* _STATED EXERCISE 1_:
Report every line of the entries below that contains the word "Each".

* _TEXT PASSAGE_:
╔══

Updated: Jan 10, 2024

Men, wonderful creatures they are, I smile just saying that because they are lovely, most times, some of them at least. Please note that this is not about the maladjusted psychopath who abuses mentally or physically, maims and murders the females they date or marry. This is about the average dude who gets up every day and tries his best albeit with a few human flaws like the rest of us. I find them complexed and interesting and like cars they come in different models. I must confess that I do quite often objectify them and at other times I try to deconstruct their personalities and characteristics hoping to solve a mystery. The mystery of why so many of them seem to always need to be important and placed on a pedestal, need to be constantly validated but yet have the confidence and bravado to believe every woman is accessible and fair game. I know this is a dangerous generalization but this is my blog and my experience. Nothing confounded me more than one day when I was dressed to the hilt in full makeup and feeling myself as they say. I am driving and stop at the traffic light at a major intersection. A window washer comes up and compliments me and I smiled and said thanks. But, then he says, "the way yuh nice me would a want you fi be my next baby madda"!! At this point I begin to ask God what I did wrong. Then I thought, I just love the boldness and confidence of men. Who cares if it is possible, he is simply speaking his truth. I look like his next baby's mother.

╚══

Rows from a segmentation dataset
╔══

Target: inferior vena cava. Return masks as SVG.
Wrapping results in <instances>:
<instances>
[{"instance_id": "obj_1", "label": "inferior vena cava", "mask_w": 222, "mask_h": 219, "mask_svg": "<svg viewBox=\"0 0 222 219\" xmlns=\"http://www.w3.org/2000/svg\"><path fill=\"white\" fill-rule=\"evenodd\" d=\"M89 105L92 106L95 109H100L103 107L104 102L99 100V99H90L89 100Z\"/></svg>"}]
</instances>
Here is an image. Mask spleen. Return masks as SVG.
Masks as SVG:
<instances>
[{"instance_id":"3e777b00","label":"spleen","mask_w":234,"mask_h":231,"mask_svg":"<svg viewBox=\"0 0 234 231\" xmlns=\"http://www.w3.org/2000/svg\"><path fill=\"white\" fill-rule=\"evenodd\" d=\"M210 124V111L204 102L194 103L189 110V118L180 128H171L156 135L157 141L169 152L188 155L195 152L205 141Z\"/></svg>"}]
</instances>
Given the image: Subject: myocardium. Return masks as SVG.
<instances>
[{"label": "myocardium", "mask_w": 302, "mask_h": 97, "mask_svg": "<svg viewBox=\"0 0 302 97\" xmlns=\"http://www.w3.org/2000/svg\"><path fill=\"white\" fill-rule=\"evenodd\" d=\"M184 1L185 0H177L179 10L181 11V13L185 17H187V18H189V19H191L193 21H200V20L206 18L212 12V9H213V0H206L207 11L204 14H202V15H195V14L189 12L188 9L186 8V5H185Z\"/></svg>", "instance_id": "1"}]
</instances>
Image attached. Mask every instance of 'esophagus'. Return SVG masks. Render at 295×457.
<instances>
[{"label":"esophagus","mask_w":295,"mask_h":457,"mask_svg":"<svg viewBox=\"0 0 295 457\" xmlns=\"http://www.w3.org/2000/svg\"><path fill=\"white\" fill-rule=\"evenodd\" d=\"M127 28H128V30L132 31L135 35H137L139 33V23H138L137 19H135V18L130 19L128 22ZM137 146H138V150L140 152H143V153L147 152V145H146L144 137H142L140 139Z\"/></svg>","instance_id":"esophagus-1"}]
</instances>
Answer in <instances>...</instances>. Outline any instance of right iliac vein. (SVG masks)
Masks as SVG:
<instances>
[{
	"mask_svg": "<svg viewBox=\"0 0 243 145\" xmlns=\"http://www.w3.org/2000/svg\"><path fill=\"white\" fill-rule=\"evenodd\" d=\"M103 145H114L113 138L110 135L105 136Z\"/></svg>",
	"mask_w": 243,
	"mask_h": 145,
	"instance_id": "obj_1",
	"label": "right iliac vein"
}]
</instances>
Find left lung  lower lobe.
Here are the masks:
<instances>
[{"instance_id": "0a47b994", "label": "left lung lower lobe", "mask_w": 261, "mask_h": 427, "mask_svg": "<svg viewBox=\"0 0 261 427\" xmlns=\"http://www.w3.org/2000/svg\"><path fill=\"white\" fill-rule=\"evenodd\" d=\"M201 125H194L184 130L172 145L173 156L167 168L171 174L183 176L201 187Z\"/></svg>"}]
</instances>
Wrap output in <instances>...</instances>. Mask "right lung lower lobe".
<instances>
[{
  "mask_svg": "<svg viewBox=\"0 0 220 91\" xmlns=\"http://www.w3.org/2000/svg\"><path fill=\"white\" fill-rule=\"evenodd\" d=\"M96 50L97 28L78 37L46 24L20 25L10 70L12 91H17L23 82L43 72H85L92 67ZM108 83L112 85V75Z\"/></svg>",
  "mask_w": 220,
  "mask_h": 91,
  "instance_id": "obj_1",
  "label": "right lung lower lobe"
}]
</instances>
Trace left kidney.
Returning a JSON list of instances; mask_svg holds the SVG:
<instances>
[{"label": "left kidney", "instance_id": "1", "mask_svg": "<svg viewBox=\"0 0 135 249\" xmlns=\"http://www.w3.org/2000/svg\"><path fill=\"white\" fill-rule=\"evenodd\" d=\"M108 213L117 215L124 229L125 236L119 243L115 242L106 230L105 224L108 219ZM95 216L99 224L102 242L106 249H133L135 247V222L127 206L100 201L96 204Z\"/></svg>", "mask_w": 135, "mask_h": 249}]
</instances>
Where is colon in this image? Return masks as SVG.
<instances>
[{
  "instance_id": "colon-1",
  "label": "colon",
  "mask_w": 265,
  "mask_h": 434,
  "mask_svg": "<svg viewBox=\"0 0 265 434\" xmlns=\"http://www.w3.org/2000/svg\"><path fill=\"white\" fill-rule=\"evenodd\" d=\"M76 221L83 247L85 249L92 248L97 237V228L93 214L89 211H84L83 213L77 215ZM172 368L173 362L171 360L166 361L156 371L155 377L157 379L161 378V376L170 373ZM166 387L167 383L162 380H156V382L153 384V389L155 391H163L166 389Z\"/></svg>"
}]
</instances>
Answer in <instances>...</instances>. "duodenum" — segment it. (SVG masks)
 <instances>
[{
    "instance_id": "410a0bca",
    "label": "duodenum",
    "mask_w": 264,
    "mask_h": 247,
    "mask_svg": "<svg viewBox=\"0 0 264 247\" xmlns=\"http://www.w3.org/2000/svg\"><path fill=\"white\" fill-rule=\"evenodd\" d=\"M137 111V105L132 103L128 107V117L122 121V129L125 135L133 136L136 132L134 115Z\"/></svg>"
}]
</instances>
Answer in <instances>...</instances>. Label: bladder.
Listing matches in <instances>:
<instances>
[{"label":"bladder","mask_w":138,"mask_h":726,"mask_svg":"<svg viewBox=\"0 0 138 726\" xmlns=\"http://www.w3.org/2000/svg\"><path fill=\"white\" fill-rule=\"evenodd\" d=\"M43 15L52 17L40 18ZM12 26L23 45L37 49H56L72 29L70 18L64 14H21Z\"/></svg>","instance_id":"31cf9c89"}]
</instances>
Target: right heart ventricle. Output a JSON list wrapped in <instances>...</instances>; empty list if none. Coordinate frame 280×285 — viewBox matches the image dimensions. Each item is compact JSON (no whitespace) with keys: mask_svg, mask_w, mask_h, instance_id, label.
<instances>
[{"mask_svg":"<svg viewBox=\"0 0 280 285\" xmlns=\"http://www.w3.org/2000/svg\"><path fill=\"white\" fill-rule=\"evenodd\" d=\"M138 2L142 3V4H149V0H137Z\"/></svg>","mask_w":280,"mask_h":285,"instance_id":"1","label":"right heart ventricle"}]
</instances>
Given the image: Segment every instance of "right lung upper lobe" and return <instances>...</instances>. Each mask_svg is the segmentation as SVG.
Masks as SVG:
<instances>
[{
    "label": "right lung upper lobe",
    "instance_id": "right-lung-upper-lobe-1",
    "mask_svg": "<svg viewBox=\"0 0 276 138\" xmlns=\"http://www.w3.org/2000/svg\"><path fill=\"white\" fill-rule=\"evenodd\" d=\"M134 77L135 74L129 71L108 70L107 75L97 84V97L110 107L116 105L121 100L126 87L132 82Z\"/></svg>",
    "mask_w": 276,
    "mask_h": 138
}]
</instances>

╚══

* _STATED EXERCISE 2_:
In the blog post about men, where had the writer stopped the car when the window washer came up?

* _TASK RESULT 1_:
Target: right heart ventricle. Output a JSON list wrapped in <instances>...</instances>; empty list if none. Coordinate frame 280×285 — viewBox matches the image dimensions. Each item is compact JSON (no whitespace) with keys: mask_svg, mask_w, mask_h, instance_id, label.
Given the image: Segment every instance of "right lung upper lobe" and return <instances>...</instances>. Each mask_svg is the segmentation as SVG.

* _TASK RESULT 2_:
At the traffic light at a major intersection.